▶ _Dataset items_
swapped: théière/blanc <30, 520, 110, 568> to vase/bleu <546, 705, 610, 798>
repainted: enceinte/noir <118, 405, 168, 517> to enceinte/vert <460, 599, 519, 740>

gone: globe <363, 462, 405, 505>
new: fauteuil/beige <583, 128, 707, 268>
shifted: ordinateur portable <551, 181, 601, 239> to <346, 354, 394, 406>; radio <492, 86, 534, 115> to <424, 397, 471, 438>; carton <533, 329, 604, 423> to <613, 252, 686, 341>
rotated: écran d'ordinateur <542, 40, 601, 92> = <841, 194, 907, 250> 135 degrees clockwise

▶ _Activity_
Nothing in the entries above may be left out; retype them all exactly.

▶ _Answer box_
swapped: théière/blanc <30, 520, 110, 568> to vase/bleu <546, 705, 610, 798>
repainted: enceinte/noir <118, 405, 168, 517> to enceinte/vert <460, 599, 519, 740>

gone: globe <363, 462, 405, 505>
new: fauteuil/beige <583, 128, 707, 268>
shifted: ordinateur portable <551, 181, 601, 239> to <346, 354, 394, 406>; radio <492, 86, 534, 115> to <424, 397, 471, 438>; carton <533, 329, 604, 423> to <613, 252, 686, 341>
rotated: écran d'ordinateur <542, 40, 601, 92> = <841, 194, 907, 250> 135 degrees clockwise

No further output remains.